Dressed in three-quarter cycling shorts, pink sports hoodie and a necklace with a big peace symbol on her chest, Leana, 60, doesn’t look a day over 40.

“I do 150km a day. You can cycle from SA all the way to Egypt and to South East Asia by bike, because it’s all one piece of land. I’ve only flown to Australia and South America,” says Leana.

Although she may seem like a cycling fanatic, Leana says it definitely didn’t start out that way.

“It all started when I participated in a race from Cairo to Cape Town by bicycle.

“The race was a crazy thing to do because I’m not really a cyclist. But when I finished, it made me realise that one could travel long distances by bike.

“I’ve been using the same bike, but I’ve replaced many parts. I’ve done 130 000km on it,” says Leana who has left bicycle tyre tracks in Egypt, Turkey, Vietnam, Pakistan, China, Cambodia and Brazil to name a few of the 70 countries she’s visited. Of all of them, India is her first love.

“I may settle in India. I’ve just flown back from there. I like the food, weather, and smells over there. It is everything people say it is. It’s dirty, busy, overpopulated, but there is a blanket of spirituality over the whole place,” says Leana.

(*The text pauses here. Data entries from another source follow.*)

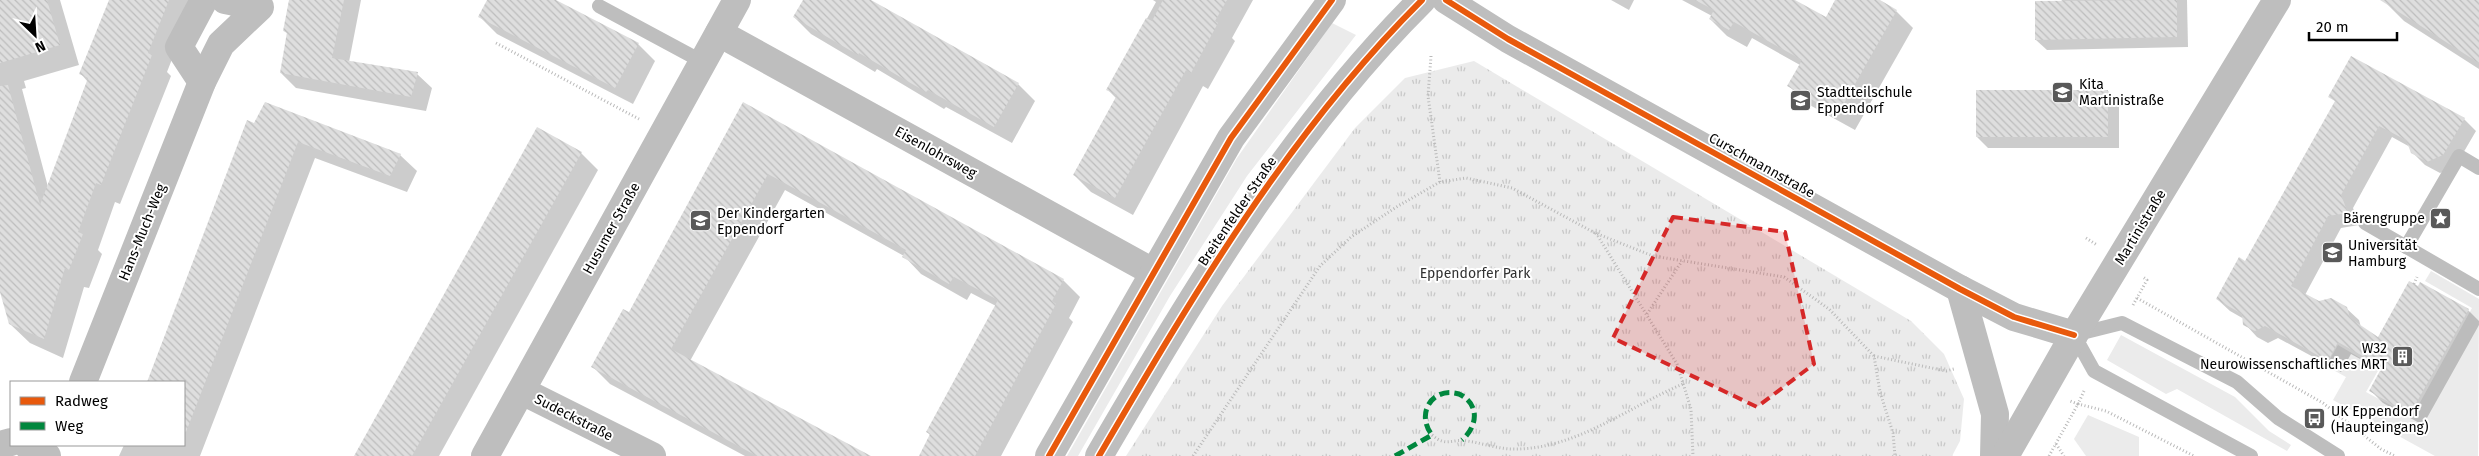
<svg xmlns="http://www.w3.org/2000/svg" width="2479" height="456" font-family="'Fira Sans',sans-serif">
<defs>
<pattern id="park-tufts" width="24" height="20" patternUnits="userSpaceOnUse" patternTransform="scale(1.25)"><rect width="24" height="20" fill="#ebebeb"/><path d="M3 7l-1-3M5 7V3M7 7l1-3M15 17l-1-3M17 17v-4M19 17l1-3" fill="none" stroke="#c8c8c8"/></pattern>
<pattern id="building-back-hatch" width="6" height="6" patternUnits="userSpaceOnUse" patternTransform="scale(1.25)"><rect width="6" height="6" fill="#dedede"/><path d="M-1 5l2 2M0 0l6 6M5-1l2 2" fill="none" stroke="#bdbdbd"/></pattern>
</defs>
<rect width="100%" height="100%" fill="#fff"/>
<!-- grass -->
<g fill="#ebebeb">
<polygon points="1332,23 1356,35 1247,176 1170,296 1078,456 1067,456 1237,158"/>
<polygon points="2431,271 2479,299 2478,456 2435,456 2333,400 2346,377 2326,366 2338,345 2379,369 2366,392 2412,417 2472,308 2425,281"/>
<polygon points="2121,335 2235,397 2269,431 2291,445 2287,451 2177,389 2166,394 2107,360"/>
<polygon points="2088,415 2139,437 2139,456 2086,456 2074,439"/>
</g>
<!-- park -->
<polygon fill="url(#park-tufts)" points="1474,61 1911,321 1944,354 1964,399 1960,441 1952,456 1126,456 1222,306 1355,128 1405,78"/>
<!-- shadow -->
<g fill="#0003">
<polygon points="0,0 60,0 79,65 24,81 26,88 22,89 48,187 88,82 81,74 111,0 195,0 167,72 171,76 120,204 115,202 98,250 102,254 89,288 84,287 63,358 30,343 10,324 0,287"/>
<polygon points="290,0 361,0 349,62 417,74 432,88 426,111 296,88 281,73 288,34 284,31"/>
<polygon points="489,0 553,0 638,44 655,61 633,104 497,34 480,17"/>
<polygon points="804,0 869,0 1018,84 1035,101 1012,143 946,107 944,109 877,69 875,72 811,34 794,17"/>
<polygon points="1153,0 1253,0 1232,38 1235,41 1208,89 1203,86 1133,215 1091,192 1074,175 1116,98 1108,90 1156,2"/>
<polygon points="1611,0 1634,0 1629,10"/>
<polygon points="1682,0 1793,0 1826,18 1836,0 1877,0 1896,11 1913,28 1855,130 1806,103 1789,86 1800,65 1752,38 1747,47 1727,36 1710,19 1712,16"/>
<polygon points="2062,0 2187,0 2188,47 2047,50 2036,40"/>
<polygon points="2386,0 2479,0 2479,69 2404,21 2385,2"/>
<polygon points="2108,91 2119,102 2119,148 1988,148 1977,137"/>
<polygon points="2330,96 2464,119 2476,131 2455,167 2440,173 2425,165 2412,152 2410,147 2392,137 2353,208 2359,225 2341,228 2305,295 2319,303 2346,308 2359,320 2361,327 2378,339 2468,310 2479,321 2479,325 2423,425 2383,403 2371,391 2382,371 2351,354 2341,372 2278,338 2268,343 2257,337 2245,324 2244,319 2230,311 2217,299 2246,263 2336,102"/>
<polygon points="744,104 1063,280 1080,297 1069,318 1073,322 1001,456 920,456 931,436 927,432 996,306 971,293 967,300 921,274 904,256 785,190 690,361 868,456 745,456 610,384 593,367 629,314"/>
<polygon points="248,122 400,155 417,171 407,192 315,158 200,456 119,456 124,445 184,445 184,382 149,382"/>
<polygon points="581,153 598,170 439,456 355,456"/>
</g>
<!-- building -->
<g fill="url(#building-back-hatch)">
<polygon points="0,0 47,0 60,45 0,63"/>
<polygon points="109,0 169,0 148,53 152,55 101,185 96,183 78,232 83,234 69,270 65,268 44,339 9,324 0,292 0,86 8,85 40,205 88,78 79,74"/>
<polygon points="289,0 344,0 332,58 418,72 411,97 280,73 287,32 283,31"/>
<polygon points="487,0 556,0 639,43 615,88 478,17"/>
<polygon points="803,0 871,0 1019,83 994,127 928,90 926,92 859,53 858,55 793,17"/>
<polygon points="1163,0 1227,0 1215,21 1218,23 1191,73 1186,70 1115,198 1073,175 1117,95 1106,90 1146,18 1152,21"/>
<polygon points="1695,0 1795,0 1826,17 1835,0 1880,0 1897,10 1838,114 1787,86 1802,60 1734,22 1729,30 1709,19 1714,10"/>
<polygon points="2177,0 2177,37 2035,40 2035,1"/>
<polygon points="2380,0 2479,0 2479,63"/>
<polygon points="2351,56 2465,118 2443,155 2427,162 2411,153 2406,140 2379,126 2341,195 2348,213 2328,216 2291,286 2319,301 2331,298 2347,307 2350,318 2378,337 2409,281 2418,286 2420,282 2469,309 2410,414 2369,391 2382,367 2338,342 2328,361 2265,326 2255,331 2243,325 2242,314 2216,299 2239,257 2245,261 2335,101 2328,97"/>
<rect x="1976" y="90" width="132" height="47"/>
<polygon points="265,102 401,154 390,176 298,142 186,432 184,432 184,382 147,382 247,120 254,123"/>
<polygon points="743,102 1064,279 1052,301 1056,304 975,456 919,456 930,434 926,432 998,300 954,277 949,284 902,257 906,250 768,174 671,349 871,456 757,456 591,367 623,309 629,312"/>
<polygon points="537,127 582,152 412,456 354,456"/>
</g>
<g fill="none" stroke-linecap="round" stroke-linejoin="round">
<!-- path -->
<g stroke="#b9b9b9" stroke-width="3" stroke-dasharray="1 2.5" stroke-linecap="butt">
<polyline points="496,43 639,119"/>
<polyline points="1431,56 1428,96 1440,182"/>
<polyline points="1596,233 1677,364 1691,409 1693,456"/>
<polyline points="2086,238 2097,245"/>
<polyline points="2414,284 2417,277"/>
<polyline points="2137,298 2323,403 2381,449 2395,456"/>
<polyline points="2133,305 2147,280 2143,277"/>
<polyline points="1647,314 1682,261"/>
<polyline points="1874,356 1946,371 1954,369"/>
<polyline points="2084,391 2078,404 2106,411 2194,456"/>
<path d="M1432 435C1447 448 1452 438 1467 441 1482 443 1498 449 1513 449 1575 450 1628 407 1683 384"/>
<polyline points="2056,444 2064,456"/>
<polyline points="1193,456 1320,266 1351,237 1398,206 1440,182 1466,178 1512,188 1595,233 1653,256 1784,277 1829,309 1874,356 1880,392 1893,433 1895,456"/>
<polyline points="2049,456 2078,404 2070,401"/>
</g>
<!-- service -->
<g stroke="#bebebe" stroke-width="14">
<polyline points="599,6 703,62"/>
<polyline points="2365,223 2479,289"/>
<polyline points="2406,247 2459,156 2479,168"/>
<polyline points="2251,456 2094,371 2074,335 2122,323 2237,382 2278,418 2338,456"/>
</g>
<!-- minor -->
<g stroke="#bebebe" stroke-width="28">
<polyline points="1446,0 1508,39 1960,289 2014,317 2074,335"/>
<polyline points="719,33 1153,272"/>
<polyline points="202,82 179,47 204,0"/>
<polyline points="1960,289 1995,414 1994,456"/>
<polyline points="83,382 202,82 221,44 260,7 225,0"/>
<polyline points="522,391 652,456"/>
<polyline points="0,445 11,442"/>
<polyline points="27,445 35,446 47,456"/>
<polyline points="485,456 737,0"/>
</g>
<!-- tertiary -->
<polyline stroke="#bebebe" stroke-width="28" points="2005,456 2074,335 2277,0"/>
<!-- primary -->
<g stroke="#bebebe" stroke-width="28">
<polyline points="1049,456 1231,138 1332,0"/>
<path d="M1099 456C1193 295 1289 132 1422 0"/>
</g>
<!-- quiet -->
<path stroke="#00873e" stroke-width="5" stroke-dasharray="10 5" stroke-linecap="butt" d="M1395 456 1432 435C1415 413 1433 386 1459 394 1480 404 1478 426 1462 440"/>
<defs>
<g id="cycleway">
<polyline points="1446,0 1508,39 1960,289 2014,317 2074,335"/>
<polyline points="1049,456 1231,138 1332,0"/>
<path d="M1099 456C1193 295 1289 132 1422 0"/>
</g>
</defs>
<!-- cycleway casing -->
<use href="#cycleway" stroke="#fff" stroke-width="9"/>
<!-- cycleway -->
<use href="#cycleway" stroke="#e8590c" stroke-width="6"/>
</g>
<!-- marked area -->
<path fill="#d62828" fill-opacity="0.2" stroke="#d62828" stroke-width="4" stroke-dasharray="10 6" stroke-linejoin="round" d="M1673 217 1785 232 1814 364 1757 407 1613 338Z"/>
<!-- icons -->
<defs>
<symbol id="school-square" viewBox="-11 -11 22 22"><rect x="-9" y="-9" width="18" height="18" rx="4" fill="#595959" stroke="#fff"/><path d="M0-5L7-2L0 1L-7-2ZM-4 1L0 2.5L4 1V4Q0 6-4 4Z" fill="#fff"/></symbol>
<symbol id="sight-square" viewBox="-11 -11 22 22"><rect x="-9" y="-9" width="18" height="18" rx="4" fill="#595959" stroke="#fff"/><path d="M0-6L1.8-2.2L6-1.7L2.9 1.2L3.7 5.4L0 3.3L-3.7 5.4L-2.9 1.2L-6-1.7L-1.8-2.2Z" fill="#fff"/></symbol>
<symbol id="university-square" viewBox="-11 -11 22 22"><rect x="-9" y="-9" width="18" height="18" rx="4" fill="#595959" stroke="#fff"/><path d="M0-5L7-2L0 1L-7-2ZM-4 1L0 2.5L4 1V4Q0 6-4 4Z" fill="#fff"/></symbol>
<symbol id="building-square" viewBox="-11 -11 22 22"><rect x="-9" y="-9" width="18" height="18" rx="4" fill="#595959" stroke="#fff"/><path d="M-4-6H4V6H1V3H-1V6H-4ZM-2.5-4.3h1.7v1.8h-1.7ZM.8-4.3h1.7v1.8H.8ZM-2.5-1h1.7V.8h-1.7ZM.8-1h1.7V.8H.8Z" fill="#fff"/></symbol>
<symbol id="bus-square" viewBox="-11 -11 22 22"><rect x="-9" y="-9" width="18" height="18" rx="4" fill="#595959" stroke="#fff"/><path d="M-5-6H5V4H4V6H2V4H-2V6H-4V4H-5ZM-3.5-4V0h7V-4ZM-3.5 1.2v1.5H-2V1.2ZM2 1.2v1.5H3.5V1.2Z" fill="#fff"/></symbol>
</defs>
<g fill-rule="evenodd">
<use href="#school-square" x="2050" y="80" width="25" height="25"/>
<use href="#school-square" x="1788" y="88" width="25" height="25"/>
<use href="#sight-square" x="2428" y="206" width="25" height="25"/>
<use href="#school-square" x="688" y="208" width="25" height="25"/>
<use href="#university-square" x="2320" y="240" width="25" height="25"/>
<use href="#building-square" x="2390" y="344" width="25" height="25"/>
<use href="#bus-square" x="2302" y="406" width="25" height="25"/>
</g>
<g text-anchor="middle" stroke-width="4" stroke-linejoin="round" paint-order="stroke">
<!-- poi labels -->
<g font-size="14" fill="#000" stroke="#fff" text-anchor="start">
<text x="2079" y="89">Kita<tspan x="2079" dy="16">Martinistraße</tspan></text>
<text x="1817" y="97">Stadtteilschule<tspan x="1817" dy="16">Eppendorf</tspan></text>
<text x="717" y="218">Der Kindergarten<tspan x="717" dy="16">Eppendorf</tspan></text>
<text x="2425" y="223" text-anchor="end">Bärengruppe</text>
<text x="2348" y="250">Universität<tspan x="2348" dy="16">Hamburg</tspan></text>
<text x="2387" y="353" text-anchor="end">W32<tspan x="2387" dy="16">Neurowissenschaftliches MRT</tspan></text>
<text x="2331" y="416">UK Eppendorf<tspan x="2331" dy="16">(Haupteingang)</tspan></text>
</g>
<!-- street labels -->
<g font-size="14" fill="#000" stroke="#fff">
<text transform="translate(936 152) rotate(29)" y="5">Eisenlohrsweg</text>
<text transform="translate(1762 165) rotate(29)" y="5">Curschmannstraße</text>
<text transform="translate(1237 211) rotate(-56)" y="5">Breitenfelder Straße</text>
<text transform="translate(2140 227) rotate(-59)" y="5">Martinistraße</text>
<text transform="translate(611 228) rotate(-61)" y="5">Husumer Straße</text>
<text transform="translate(142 232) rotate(-68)" y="5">Hans-Much-Weg</text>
<text transform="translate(574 417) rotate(27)" y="5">Sudeckstraße</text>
</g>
<!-- park labels -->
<g font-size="14" fill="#313131" stroke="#fff">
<text x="1475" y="278">Eppendorfer Park</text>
</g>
</g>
<!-- legend -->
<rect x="10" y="381" width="175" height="65" fill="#ffffff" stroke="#999999"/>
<rect x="20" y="397" width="25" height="8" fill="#e8590c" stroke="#999999"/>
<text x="55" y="406" font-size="15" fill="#000000">Radweg</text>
<rect x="20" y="422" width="25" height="8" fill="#00873e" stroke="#999999"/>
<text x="55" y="431" font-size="15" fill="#000000">Weg</text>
<!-- north arrow -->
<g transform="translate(35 35) rotate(155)" stroke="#ffffff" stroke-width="4" paint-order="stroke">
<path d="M0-4L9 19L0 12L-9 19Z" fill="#000000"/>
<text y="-8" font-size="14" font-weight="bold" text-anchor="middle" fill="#000000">N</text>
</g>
<!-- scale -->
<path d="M2309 32v8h88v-8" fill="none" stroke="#000000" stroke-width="2.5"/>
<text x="2316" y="32" font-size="15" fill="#000000" stroke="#ffffff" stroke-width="4" paint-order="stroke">20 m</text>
</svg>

Many may wonder how one can travel the world on a budget, but Leana has perfected the craft and says not worrying about accommodation does a lot to cut costs.

“I have a tent and I just stick it up everywhere, outside schools, churches, gas stations, anywhere. You don’t need a lot of money; you just need to live on a budget.

“I sold everything before I started, and I’ve been working with that. I always travel with all my belongings. My tent, camera, sleeping bag, laptop, clothes and cooker – everything I own in life I carry on my back, like a tortoise,” laughs Leana.

The best thing about travelling, she says, is the random acts of kindness by those who stopped her and offered her a place to stay or a drink of water.

“When you travel by bicycle, it invites people to talk to you. I get stopped by people who give me water or cold drinks, or I walk into a store to buy something and they tell me it’s already paid for.”

As for bad experiences along the way, she says she hasn’t had any apart from bad weather in Patagonia, which rendered her incapable of cycling to shelter.

“In Patagonia the wind blows at 120km per hour, and it blew me off my bicycle three times. The next town was 250km away. I just had to wait it out, just me and lamas,” laughs Leana, recalling the memory.

Leana has no plans to slam on the brakes anytime soon and still hopes to explore Japan, Europe and the Baltic countries once she has secured the necessary visas.

“If I wake up tomorrow morning and don’t feel like it, I’ll stop. But my bucket list is only getting longer, not shorter,” says Leana with glistening eyes.